YOUR INSTRUCTIONS: Reproduce, word for word, the stretch of the Casio watch discussion from "I've had a Casio" through "in the sun).".

PAGE EXCERPT:

· · · · · · ·

Would your watch be a Pathfinder? I am looking at one now and seems to have the same features you describe. If so, how do you like it?


----------



## Wingerr

I have the Casio Protrek Triple Sensor; it's probably the same watch with some cosmetic differences.
It's handy for the compass and barometric features and works pretty well. The thermometer function is pretty much useless for me because it's sitting on the wrist and only telling you how warm it is under your sleeve. 
It's a relatively large watch, so you may want to see if that's any concern before getting one.
I did have one problem where it discharged after not bothering to give it any light for a long time, but it came back after a concerted effort to charge it. Lucky for me, because my attempts to contact Casio about it was a dead end. I have an older non solar model, and the two tiny 395 batteries needed fairly frequent replacement, because the compass uses a lot of power. Solar is much better for this, so I'd consider it essential.


----------



## glockman99

I've had a Casio Triple Sensor Tough Solar watch for about a year now, with NO problems. I had a Casio G-Shock GW-300 Tough Solar for about 6 months and never had a problem with it either, (aside from the strap being alittle too short for my large wrist). As mentioned before, the BEST way to re-charge the (Casio) solar watch is by direct, bright sunlight, (but make sure that the watch doesn't get over-heated while in the sun).

· · · · · · ·

SOURCE DATA:
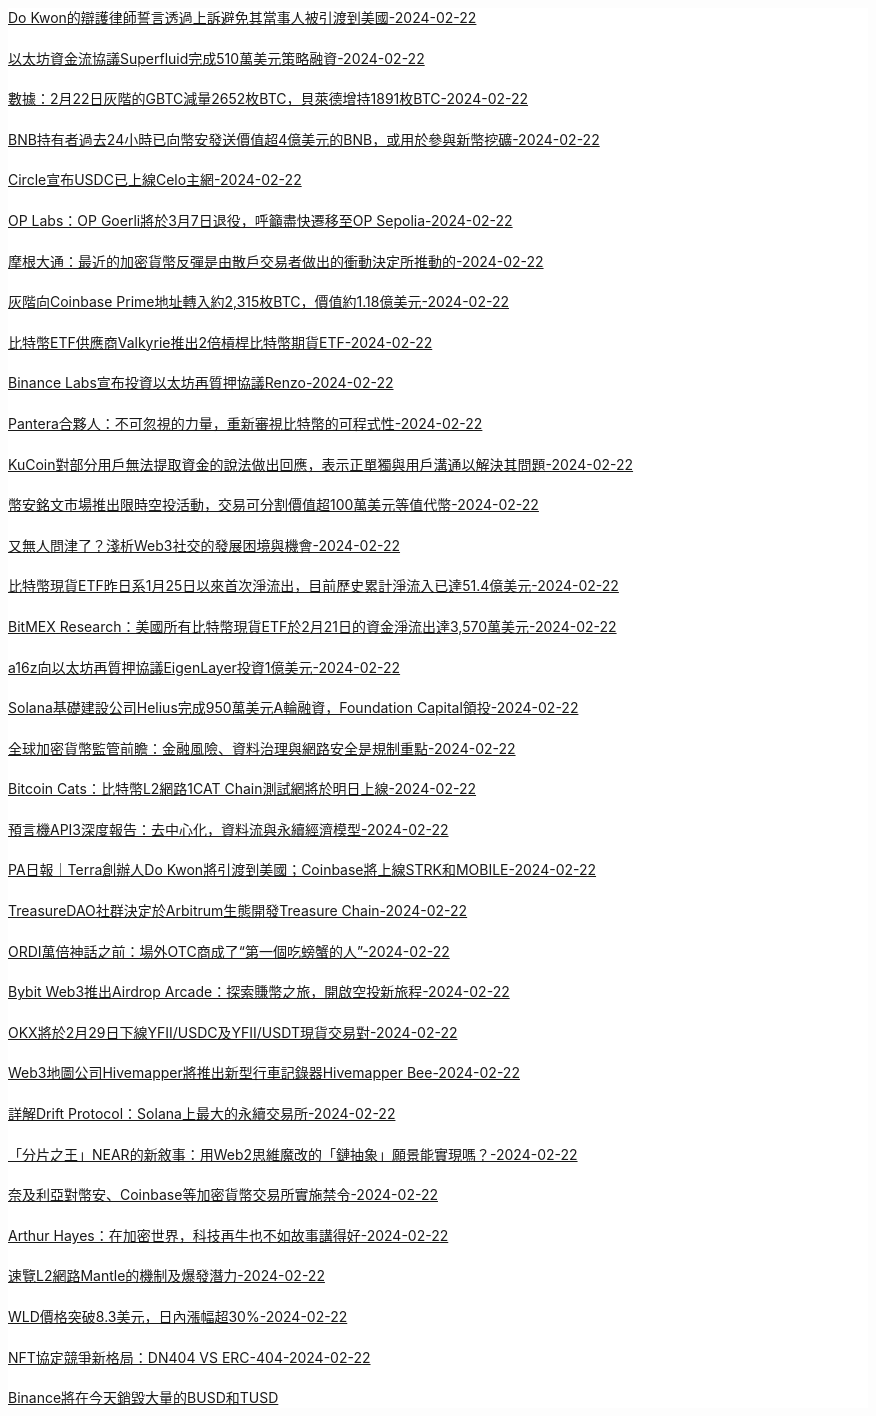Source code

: <a target=_blank rel=nofollow href="https://www.panewslab.com/zh_hk/sqarticledetails/raxr1gglFt.html" >Do Kwon的辯護律師誓言透過上訴避免其當事人被引渡到美國-2024-02-22</a><br/><br/><a target=_blank rel=nofollow href="https://www.panewslab.com/zh_hk/sqarticledetails/dmrjeaybFt.html" >以太坊資金流協議Superfluid完成510萬美元策略融資-2024-02-22</a><br/><br/><a target=_blank rel=nofollow href="https://www.panewslab.com/zh_hk/sqarticledetails/0o8u7kqlFt.html" >數據：2月22日灰階的GBTC減量2652枚BTC，貝萊德增持1891枚BTC-2024-02-22</a><br/><br/><a target=_blank rel=nofollow href="https://www.panewslab.com/zh_hk/sqarticledetails/97gdjg9mFt.html" >BNB持有者過去24小時已向幣安發送價值超4億美元的BNB，或用於參與新幣挖礦-2024-02-22</a><br/><br/><a target=_blank rel=nofollow href="https://www.panewslab.com/zh_hk/sqarticledetails/18bld8f9Ft.html" >Circle宣布USDC已上線Celo主網-2024-02-22</a><br/><br/><a target=_blank rel=nofollow href="https://www.panewslab.com/zh_hk/sqarticledetails/lvp3w0wfFt.html" >OP Labs：OP Goerli將於3月7日退役，呼籲盡快遷移至OP Sepolia-2024-02-22</a><br/><br/><a target=_blank rel=nofollow href="https://www.panewslab.com/zh_hk/sqarticledetails/xc9hhb33Ft.html" >摩根大通：最近的加密貨幣反彈是由散戶交易者做出的衝動決定所推動的-2024-02-22</a><br/><br/><a target=_blank rel=nofollow href="https://www.panewslab.com/zh_hk/sqarticledetails/fqj4msbuFt.html" >灰階向Coinbase Prime地址轉入約2,315枚BTC，價值約1.18億美元-2024-02-22</a><br/><br/><a target=_blank rel=nofollow href="https://www.panewslab.com/zh_hk/sqarticledetails/n014o1y2Ft.html" >比特幣ETF供應商Valkyrie推出2倍槓桿比特幣期貨ETF-2024-02-22</a><br/><br/><a target=_blank rel=nofollow href="https://www.panewslab.com/zh_hk/sqarticledetails/bcfw1zd7Ft.html" >Binance Labs宣布投資以太坊再質押協議Renzo-2024-02-22</a><br/><br/><a target=_blank rel=nofollow href="https://www.panewslab.com/zh_hk/articledetails/rdvpwul7Ft.html" >Pantera合夥人：不可忽視的力量，重新審視比特幣的可程式性-2024-02-22</a><br/><br/><a target=_blank rel=nofollow href="https://www.panewslab.com/zh_hk/sqarticledetails/t1e03hniFt.html" >KuCoin對部分用戶無法提取資金的說法做出回應，表示正單獨與用戶溝通以解決其問題-2024-02-22</a><br/><br/><a target=_blank rel=nofollow href="https://www.panewslab.com/zh_hk/sqarticledetails/shca3vuhFt.html" >幣安銘文市場推出限時空投活動，交易可分割價值超100萬美元等值代幣-2024-02-22</a><br/><br/><a target=_blank rel=nofollow href="https://www.panewslab.com/zh_hk/articledetails/zcu9y36uFt.html" >又無人問津了？淺析Web3社交的發展困境與機會-2024-02-22</a><br/><br/><a target=_blank rel=nofollow href="https://www.panewslab.com/zh_hk/sqarticledetails/9i2w7fhiFt.html" >比特幣現貨ETF昨日系1月25日以來首次淨流出，目前歷史累計淨流入已達51.4億美元-2024-02-22</a><br/><br/><a target=_blank rel=nofollow href="https://www.panewslab.com/zh_hk/sqarticledetails/dz7eo1ivFt.html" >BitMEX Research：美國所有比特幣現貨ETF於2月21日的資金淨流出達3,570萬美元-2024-02-22</a><br/><br/><a target=_blank rel=nofollow href="https://www.panewslab.com/zh_hk/sqarticledetails/9a433v49Ft.html" >a16z向以太坊再質押協議EigenLayer投資1億美元-2024-02-22</a><br/><br/><a target=_blank rel=nofollow href="https://www.panewslab.com/zh_hk/sqarticledetails/c0qm7qdaFt.html" >Solana基礎建設公司Helius完成950萬美元A輪融資，Foundation Capital領投-2024-02-22</a><br/><br/><a target=_blank rel=nofollow href="https://www.panewslab.com/zh_hk/articledetails/0wg51y5bFt.html" >全球加密貨幣監管前瞻：金融風險、資料治理與網路安全是規制重點-2024-02-22</a><br/><br/><a target=_blank rel=nofollow href="https://www.panewslab.com/zh_hk/sqarticledetails/6o6f0j0lFt.html" >Bitcoin Cats：比特幣L2網路1CAT Chain測試網將於明日上線-2024-02-22</a><br/><br/><a target=_blank rel=nofollow href="https://www.panewslab.com/zh_hk/articledetails/b7ddlqcjFt.html" >預言機API3深度報告：去中心化，資料流與永續經濟模型-2024-02-22</a><br/><br/><a target=_blank rel=nofollow href="https://www.panewslab.com/zh_hk/articledetails/9hf9dr0sFt.html" >PA日報｜Terra創辦人Do Kwon將引渡到美國；Coinbase將上線STRK和MOBILE-2024-02-22</a><br/><br/><a target=_blank rel=nofollow href="https://www.panewslab.com/zh_hk/sqarticledetails/ui788o5vFt.html" >TreasureDAO社群決定於Arbitrum生態開發Treasure Chain-2024-02-22</a><br/><br/><a target=_blank rel=nofollow href="https://www.panewslab.com/zh_hk/articledetails/0gxvu6w7Ft.html" >ORDI萬倍神話之前：場外OTC商成了“第一個吃螃蟹的人”-2024-02-22</a><br/><br/><a target=_blank rel=nofollow href="https://www.panewslab.com/zh_hk/articledetails/amyf11qfFt.html" >Bybit Web3推出Airdrop Arcade：探索賺幣之旅，開啟空投新旅程-2024-02-22</a><br/><br/><a target=_blank rel=nofollow href="https://www.panewslab.com/zh_hk/sqarticledetails/mc7masofFt.html" >OKX將於2月29日下線YFII/USDC及YFII/USDT現貨交易對-2024-02-22</a><br/><br/><a target=_blank rel=nofollow href="https://www.panewslab.com/zh_hk/sqarticledetails/b6ubeu7hFt.html" >Web3地圖公司Hivemapper將推出新型行車記錄器Hivemapper Bee-2024-02-22</a><br/><br/><a target=_blank rel=nofollow href="https://www.panewslab.com/zh_hk/articledetails/f84l6mxuFt.html" >詳解Drift Protocol：Solana上最大的永續交易所-2024-02-22</a><br/><br/><a target=_blank rel=nofollow href="https://www.panewslab.com/zh_hk/articledetails/1ko0debxFt.html" >「分片之王」NEAR的新敘事：用Web2思維魔改的「鏈抽象」願景能實現嗎？-2024-02-22</a><br/><br/><a target=_blank rel=nofollow href="https://www.panewslab.com/zh_hk/sqarticledetails/ekfdpp3iFt.html" >奈及利亞對幣安、Coinbase等加密貨幣交易所實施禁令-2024-02-22</a><br/><br/><a target=_blank rel=nofollow href="https://www.panewslab.com/zh_hk/articledetails/bm40i4t9Ft.html" >Arthur Hayes：在加密世界，科技再牛也不如故事講得好-2024-02-22</a><br/><br/><a target=_blank rel=nofollow href="https://www.panewslab.com/zh_hk/articledetails/s89maf2xFt.html" >速覽L2網路Mantle的機制及爆發潛力-2024-02-22</a><br/><br/><a target=_blank rel=nofollow href="https://www.panewslab.com/zh_hk/sqarticledetails/7m8lyjjyFt.html" >WLD價格突破8.3美元，日內漲幅超30%-2024-02-22</a><br/><br/><a target=_blank rel=nofollow href="https://www.panewslab.com/zh_hk/articledetails/6tcmza82Ft.html" >NFT協定競爭新格局：DN404 VS ERC-404-2024-02-22</a><br/><br/><a target=_blank rel=nofollow href="https://www.panewslab.com/zh_hk/sqarticledetails/9eo1rnq3Ft.html" >Binance將在今天銷毀大量的BUSD和TUSD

· · · · · · ·

ANSWER BOX:
I've had a Casio Triple Sensor Tough Solar watch for about a year now, with NO problems. I had a Casio G-Shock GW-300 Tough Solar for about 6 months and never had a problem with it either, (aside from the strap being alittle too short for my large wrist). As mentioned before, the BEST way to re-charge the (Casio) solar watch is by direct, bright sunlight, (but make sure that the watch doesn't get over-heated while in the sun).